I start with sound design, because that's what drives my tracks more than things like genres and tempos.
I usually have a kind of vague plan like "today I'm gonna mess with this thing for the drums, then put that synth on top... and see where that takes me"
Having too much of a defined idea at this stage only works against you because you'll ignore sounds with a lot of potential, just not the one you're looking for.
I just keep messing about until I have something, a sound or group of sounds that really grab my ear. Usually it comes from the interaction between one or more sounds,
an instrument and it's effect chain, or finding a technique I know I can apply to other elements in my track. Having that makes me relatively sure that I have a bunch of ways available to modulate and change for variation.
My experience is that you need that interaction... if you start building from 1 nice sound and 1 nice drumloop, you still have to figure out a progression for them. I've been producing beats for well over a decade now, I know the ledge, but working like that still will put me up against a wall with not many ways to get over it.

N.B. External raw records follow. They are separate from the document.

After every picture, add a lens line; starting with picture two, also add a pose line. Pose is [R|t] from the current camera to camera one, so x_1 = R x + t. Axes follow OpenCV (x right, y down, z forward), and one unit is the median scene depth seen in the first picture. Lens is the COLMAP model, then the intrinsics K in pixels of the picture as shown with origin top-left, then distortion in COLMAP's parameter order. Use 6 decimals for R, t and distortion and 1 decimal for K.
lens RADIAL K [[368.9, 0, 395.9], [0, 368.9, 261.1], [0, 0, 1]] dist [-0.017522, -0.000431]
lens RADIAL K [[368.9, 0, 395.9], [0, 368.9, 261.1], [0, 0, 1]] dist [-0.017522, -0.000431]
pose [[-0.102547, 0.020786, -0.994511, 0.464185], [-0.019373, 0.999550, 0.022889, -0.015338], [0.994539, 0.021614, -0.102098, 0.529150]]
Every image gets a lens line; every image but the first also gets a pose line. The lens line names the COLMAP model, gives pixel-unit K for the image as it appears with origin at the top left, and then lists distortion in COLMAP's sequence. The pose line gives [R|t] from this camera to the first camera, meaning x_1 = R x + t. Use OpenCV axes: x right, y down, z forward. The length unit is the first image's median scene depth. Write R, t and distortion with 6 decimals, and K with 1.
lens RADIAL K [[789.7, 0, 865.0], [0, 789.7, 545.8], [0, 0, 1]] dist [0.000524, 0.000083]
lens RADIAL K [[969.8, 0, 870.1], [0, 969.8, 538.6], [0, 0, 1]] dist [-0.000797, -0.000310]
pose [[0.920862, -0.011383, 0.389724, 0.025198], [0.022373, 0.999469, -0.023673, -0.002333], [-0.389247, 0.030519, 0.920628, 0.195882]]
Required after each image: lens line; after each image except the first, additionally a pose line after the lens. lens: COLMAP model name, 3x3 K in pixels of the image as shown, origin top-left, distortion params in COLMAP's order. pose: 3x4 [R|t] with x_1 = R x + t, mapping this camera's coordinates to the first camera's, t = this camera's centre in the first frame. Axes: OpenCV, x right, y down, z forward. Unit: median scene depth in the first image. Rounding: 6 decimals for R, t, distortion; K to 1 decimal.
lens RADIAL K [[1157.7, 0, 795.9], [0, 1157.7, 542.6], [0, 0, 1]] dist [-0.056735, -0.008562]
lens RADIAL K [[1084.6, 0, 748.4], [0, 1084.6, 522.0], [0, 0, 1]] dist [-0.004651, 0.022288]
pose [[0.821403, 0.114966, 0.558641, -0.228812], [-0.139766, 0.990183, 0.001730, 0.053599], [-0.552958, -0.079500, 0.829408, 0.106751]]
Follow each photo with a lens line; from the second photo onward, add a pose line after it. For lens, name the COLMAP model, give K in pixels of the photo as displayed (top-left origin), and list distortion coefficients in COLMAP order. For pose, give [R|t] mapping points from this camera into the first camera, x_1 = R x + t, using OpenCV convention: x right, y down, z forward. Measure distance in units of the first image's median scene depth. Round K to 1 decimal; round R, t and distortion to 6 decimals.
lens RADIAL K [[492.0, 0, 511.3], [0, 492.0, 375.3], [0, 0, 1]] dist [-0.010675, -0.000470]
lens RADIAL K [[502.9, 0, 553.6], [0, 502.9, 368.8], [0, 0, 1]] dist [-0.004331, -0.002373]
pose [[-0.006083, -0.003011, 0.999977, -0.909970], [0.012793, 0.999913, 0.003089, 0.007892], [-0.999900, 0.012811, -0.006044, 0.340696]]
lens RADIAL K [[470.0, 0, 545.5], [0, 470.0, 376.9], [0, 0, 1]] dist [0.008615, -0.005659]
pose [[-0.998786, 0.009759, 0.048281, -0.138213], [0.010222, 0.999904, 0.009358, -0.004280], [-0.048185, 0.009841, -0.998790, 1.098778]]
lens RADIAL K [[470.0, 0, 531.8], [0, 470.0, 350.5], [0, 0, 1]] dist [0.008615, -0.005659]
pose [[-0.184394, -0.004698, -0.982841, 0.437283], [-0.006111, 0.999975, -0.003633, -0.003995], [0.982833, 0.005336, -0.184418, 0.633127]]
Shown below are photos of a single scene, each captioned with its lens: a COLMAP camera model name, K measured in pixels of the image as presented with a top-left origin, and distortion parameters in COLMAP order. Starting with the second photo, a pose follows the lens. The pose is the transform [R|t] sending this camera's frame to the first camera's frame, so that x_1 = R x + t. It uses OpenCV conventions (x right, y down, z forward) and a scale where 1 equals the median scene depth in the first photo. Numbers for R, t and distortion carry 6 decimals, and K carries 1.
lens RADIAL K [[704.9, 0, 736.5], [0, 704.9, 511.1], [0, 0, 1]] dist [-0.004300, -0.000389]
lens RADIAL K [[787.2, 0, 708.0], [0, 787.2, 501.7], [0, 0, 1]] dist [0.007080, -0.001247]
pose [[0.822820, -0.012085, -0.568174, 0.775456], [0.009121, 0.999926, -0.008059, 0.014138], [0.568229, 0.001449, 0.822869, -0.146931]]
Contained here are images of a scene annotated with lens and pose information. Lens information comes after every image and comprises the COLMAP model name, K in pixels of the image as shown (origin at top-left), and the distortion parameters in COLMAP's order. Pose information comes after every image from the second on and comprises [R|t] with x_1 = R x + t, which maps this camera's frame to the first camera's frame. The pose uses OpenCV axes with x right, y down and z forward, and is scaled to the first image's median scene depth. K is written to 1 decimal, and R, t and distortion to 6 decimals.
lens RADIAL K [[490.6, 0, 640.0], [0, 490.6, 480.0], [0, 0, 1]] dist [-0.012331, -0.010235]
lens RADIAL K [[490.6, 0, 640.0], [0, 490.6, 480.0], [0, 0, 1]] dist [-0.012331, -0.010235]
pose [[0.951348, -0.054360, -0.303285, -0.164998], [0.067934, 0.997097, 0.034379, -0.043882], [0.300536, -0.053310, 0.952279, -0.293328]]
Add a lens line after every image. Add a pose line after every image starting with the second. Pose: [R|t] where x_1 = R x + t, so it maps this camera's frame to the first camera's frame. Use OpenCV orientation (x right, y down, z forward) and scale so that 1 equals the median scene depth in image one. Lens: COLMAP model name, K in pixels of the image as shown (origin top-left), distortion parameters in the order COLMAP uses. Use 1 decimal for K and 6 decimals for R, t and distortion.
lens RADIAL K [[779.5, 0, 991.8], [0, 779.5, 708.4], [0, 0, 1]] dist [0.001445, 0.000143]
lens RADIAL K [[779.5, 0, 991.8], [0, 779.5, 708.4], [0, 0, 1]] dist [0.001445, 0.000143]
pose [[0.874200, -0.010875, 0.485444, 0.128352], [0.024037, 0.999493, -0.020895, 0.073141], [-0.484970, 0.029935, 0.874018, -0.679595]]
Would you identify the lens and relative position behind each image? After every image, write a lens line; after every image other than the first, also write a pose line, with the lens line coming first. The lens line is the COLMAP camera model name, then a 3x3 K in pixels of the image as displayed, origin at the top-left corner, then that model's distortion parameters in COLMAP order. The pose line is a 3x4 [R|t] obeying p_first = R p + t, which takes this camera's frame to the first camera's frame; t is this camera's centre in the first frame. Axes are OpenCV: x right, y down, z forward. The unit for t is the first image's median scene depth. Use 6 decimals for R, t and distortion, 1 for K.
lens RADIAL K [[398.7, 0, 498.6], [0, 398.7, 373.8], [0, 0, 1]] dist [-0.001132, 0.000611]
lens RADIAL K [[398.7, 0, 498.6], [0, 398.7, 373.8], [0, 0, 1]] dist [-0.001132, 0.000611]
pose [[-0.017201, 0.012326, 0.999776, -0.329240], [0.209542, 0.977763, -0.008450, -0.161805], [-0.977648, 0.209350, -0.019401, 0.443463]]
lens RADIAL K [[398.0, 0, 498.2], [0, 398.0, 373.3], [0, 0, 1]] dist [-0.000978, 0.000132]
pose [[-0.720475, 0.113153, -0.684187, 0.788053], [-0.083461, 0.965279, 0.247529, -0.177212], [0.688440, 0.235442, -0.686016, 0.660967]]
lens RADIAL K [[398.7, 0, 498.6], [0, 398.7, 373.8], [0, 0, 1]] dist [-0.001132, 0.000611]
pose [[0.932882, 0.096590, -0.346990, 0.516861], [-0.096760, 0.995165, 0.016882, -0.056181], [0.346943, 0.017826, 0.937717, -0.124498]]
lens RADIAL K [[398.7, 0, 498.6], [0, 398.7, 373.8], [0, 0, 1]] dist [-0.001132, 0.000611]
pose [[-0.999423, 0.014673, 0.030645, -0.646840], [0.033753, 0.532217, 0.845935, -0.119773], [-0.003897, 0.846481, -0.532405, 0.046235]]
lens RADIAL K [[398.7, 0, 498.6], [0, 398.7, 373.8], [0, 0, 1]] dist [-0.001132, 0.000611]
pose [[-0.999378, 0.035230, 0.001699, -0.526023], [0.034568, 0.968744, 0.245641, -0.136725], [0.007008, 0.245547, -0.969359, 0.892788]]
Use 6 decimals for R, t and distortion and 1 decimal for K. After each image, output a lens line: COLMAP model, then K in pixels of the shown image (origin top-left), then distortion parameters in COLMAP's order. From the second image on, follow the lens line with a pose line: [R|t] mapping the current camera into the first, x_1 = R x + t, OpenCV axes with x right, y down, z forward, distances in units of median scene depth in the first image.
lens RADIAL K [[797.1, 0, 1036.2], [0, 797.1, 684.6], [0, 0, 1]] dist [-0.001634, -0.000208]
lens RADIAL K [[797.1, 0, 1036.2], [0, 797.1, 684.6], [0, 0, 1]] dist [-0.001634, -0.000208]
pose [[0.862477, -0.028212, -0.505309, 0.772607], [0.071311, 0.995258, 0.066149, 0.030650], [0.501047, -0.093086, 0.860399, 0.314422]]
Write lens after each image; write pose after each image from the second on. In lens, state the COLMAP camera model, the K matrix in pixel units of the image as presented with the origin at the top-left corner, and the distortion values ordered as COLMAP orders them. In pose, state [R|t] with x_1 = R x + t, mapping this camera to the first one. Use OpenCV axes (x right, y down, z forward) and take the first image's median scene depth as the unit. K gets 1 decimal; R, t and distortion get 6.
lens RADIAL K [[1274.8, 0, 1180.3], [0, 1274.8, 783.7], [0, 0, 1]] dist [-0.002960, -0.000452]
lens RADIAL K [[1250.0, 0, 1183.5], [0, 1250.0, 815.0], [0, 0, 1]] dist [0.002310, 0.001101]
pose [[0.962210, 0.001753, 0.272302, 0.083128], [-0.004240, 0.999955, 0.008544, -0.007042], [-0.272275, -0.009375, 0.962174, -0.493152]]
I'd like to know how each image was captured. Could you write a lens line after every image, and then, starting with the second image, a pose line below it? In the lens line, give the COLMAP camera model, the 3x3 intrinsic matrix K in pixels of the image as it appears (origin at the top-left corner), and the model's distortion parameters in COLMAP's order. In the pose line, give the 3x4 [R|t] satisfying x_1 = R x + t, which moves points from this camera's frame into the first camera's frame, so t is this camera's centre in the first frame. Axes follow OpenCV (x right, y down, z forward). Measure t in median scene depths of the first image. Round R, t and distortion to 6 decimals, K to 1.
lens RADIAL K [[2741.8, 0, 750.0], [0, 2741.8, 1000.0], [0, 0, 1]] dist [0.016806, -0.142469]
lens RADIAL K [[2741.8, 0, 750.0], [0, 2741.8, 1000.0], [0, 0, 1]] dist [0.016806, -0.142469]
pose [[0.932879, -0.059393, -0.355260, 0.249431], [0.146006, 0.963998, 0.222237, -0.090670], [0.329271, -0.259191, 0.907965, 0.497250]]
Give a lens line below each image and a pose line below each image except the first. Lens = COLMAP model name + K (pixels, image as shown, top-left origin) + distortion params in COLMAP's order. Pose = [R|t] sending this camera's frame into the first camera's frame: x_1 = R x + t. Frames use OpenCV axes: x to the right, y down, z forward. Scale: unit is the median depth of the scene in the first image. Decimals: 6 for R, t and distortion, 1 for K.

So look for sounds that interact with each other in an interesting way before you get to the composing stage is a real tip. Once you have an idea going like that, it'll usually inform the rest of the creative decisions, like what rhythm or tempo, what sounds to add (if anything.. if it's a good idea it'll probably work best with a lot of flourish), etc. Since I figured this out I've hardly been stuck on any tracks anymore, there are better and worse ones obviously but I've never been stuck for inspiration. So if I have the time to sit down for it, pay it attention, then yeah.. I can be really fucking fast and keep up a constant output.
Another real simple tip that helps a lot: Stay varied. Never do anything half-assed, make every move and decision count.. but at the same time always make sure to have a bunch of different things going on. Different projects, or similar ones in different stages. If you're stuck for inspiration on one project, move to the other.